Long-term adherence with growth hormone therapy may be impacted by other factors. Cut-offs for dynamic tests of growth hormone reserve have not been validated in the TBI population, and we were unable to obtain body mass index (BMI) values, which can influence peak GH response (11). These factors may have led to overestimation of the rates of GHD. In the absence of a blinded clinical trial, we cannot rule out that ongoing adherence to hGH was due to some degree of placebo effect. Our methodology did not allow for assessment of patient factors, including education, occupation, and socioeconomic status, which may have been a source of bias. Patients with hypothalamic and pituitary diseases often have had long-term follow-up with endocrinology prior to developing GHD, and require ongoing follow-up for replacement of other pituitary hormones of greater physiological importance than GH, whereas patients with TBI have comparatively limited contact with endocrinology. The patients with non-TBI may therefore have established better therapeutic rapport with the treating endocrinologist, which may influence the different patterns of follow-up and adherence to therapy seen in these 2 patient populations
Given the significant morbidity observed within this population, we are encouraged that a substantial proportion of patients with TBI elected to continue hGH therapy long term.
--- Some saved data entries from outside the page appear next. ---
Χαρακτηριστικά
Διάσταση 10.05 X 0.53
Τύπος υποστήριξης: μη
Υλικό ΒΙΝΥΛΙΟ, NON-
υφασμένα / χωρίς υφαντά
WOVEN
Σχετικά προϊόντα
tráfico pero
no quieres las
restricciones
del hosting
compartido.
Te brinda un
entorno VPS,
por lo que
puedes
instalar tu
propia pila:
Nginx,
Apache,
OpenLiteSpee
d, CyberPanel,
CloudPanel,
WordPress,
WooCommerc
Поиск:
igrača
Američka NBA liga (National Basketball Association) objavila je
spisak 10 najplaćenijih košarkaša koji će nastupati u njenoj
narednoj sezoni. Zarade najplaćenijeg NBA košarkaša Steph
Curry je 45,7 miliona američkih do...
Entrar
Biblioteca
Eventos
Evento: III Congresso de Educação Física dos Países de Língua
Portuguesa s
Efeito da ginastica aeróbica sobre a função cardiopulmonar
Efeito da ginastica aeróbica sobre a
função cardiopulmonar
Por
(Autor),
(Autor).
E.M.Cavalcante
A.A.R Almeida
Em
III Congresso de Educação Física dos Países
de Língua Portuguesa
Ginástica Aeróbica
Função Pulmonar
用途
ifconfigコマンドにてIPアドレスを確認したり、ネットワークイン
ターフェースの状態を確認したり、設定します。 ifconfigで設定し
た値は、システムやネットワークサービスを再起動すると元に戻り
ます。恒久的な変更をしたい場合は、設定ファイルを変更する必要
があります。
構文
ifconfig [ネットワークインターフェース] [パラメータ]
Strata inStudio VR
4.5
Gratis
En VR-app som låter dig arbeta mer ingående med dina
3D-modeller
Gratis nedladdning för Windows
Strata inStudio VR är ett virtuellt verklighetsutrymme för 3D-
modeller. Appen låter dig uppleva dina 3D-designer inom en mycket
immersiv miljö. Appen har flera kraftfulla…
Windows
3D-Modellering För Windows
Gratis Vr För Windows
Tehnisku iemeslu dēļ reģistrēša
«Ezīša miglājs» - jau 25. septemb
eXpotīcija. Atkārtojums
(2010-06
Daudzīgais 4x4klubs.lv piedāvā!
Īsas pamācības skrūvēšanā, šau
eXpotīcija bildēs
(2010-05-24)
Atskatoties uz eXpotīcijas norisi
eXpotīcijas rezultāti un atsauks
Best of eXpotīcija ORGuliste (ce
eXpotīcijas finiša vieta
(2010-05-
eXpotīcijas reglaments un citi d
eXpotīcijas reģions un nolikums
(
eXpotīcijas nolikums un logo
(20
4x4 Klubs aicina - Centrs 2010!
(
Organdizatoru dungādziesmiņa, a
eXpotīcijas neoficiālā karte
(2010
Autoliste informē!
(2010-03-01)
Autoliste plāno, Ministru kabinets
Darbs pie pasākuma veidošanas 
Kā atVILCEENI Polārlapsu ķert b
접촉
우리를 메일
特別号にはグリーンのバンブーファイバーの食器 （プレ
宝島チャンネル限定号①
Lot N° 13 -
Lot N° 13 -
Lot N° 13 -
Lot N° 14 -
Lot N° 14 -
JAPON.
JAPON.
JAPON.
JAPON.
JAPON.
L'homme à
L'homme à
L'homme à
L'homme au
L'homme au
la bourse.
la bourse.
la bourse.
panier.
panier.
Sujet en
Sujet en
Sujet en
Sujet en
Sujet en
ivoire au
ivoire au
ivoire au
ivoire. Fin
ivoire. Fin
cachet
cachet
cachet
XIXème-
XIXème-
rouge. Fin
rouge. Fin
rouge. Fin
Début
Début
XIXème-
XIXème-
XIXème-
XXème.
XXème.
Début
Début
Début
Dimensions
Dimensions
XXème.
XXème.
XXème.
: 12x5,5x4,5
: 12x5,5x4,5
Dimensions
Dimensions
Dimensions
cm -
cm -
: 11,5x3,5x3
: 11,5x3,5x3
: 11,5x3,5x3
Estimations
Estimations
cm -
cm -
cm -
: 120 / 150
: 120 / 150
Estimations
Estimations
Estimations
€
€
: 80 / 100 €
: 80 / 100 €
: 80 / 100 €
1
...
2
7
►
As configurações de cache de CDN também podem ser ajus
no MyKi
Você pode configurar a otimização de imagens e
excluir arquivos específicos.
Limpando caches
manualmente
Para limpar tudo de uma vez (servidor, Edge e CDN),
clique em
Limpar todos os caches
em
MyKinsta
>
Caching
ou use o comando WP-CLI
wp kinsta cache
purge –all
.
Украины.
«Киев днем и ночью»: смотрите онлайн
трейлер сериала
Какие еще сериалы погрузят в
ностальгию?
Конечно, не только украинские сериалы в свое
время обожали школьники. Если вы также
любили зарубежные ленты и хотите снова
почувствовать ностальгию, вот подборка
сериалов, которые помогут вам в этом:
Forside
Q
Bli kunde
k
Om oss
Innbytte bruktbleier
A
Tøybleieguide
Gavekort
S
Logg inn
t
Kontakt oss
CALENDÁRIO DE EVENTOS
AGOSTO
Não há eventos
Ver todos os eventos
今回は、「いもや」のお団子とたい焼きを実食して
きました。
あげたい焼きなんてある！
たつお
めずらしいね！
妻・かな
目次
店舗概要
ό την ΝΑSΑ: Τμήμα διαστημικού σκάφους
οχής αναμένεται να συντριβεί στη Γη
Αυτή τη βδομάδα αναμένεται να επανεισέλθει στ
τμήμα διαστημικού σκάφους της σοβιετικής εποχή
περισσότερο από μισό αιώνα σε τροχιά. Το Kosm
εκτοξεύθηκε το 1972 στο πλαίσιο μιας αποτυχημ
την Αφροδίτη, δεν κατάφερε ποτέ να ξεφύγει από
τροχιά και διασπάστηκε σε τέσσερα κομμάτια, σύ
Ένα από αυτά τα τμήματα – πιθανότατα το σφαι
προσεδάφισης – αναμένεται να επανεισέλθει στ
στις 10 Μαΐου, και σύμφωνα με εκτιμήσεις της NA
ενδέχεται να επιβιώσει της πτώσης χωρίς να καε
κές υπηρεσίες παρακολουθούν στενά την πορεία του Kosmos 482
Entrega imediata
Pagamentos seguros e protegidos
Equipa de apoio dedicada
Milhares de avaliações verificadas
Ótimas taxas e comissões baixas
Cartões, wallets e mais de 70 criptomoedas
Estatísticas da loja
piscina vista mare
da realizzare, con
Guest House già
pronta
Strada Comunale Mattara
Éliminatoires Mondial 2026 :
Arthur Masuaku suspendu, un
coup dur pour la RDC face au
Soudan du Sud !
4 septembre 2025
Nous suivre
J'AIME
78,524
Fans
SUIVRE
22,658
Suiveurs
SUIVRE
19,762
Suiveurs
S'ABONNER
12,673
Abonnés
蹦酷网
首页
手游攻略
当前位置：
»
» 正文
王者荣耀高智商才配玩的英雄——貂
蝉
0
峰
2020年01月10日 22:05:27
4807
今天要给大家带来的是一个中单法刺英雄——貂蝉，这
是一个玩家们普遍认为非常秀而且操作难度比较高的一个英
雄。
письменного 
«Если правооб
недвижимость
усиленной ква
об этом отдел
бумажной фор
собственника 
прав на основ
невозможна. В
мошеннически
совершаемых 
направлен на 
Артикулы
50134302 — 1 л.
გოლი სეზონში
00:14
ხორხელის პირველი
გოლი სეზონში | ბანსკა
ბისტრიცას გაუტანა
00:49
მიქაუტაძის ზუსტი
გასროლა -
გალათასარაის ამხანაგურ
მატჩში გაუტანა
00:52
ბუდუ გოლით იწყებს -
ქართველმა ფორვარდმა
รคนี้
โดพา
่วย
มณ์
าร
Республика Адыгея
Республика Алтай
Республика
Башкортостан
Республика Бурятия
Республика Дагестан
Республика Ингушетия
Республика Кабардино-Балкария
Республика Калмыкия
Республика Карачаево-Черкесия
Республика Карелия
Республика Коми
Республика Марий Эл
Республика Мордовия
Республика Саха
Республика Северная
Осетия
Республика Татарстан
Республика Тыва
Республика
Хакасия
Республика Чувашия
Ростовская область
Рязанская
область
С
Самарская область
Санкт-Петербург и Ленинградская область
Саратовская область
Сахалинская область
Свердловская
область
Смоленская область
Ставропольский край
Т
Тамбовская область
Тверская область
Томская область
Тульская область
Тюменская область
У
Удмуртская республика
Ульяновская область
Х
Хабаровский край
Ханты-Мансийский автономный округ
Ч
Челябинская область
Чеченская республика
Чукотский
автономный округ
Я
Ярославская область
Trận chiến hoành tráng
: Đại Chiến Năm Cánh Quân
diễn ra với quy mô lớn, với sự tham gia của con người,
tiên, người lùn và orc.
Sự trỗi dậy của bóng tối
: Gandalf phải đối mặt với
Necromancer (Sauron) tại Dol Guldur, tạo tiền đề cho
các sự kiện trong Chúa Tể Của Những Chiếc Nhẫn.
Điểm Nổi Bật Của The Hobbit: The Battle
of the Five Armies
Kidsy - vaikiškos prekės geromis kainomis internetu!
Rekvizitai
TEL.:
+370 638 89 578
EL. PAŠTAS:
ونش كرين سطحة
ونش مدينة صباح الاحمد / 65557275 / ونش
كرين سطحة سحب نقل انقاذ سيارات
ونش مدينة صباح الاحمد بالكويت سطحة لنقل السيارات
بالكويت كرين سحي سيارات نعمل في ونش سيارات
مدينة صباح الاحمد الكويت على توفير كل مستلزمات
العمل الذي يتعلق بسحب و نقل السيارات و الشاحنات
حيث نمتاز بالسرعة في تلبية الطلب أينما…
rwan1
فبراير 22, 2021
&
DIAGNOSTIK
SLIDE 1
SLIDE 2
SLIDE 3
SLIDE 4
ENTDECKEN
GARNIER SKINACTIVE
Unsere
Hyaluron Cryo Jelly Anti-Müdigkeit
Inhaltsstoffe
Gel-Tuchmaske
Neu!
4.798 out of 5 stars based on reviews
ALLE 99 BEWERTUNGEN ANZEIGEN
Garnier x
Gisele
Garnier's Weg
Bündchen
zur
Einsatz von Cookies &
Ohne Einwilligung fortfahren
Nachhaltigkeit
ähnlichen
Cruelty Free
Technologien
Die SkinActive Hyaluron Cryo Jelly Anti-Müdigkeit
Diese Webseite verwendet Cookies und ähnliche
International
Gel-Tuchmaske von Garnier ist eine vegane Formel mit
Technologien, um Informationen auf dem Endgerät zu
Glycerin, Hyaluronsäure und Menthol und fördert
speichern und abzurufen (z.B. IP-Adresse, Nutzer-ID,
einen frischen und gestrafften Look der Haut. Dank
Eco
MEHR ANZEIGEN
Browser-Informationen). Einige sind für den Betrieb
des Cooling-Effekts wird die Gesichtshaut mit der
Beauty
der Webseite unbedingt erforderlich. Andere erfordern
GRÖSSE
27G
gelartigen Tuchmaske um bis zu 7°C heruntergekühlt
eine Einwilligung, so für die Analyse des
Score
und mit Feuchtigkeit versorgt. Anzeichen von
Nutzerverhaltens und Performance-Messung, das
GHD can have detrimental effects on both psychological and physical health, which may improve with hGH therapy. Previously reported benefits of hGH include improvements in sleep, energy, motivation, quality of life, motor speed, executive function, and memory (2, 12). We speculate that the hGH continuers experienced some degree of favourable effects that justified their long-term adherence, but additional investigation is required to validate this point. Our findings therefore underscore the need for further clinical outcome-oriented research in patients with GHD secondary to TBI, ideally in the form of a larger randomized placebo controlled trial.
The authors have no conflicts of interest to declare.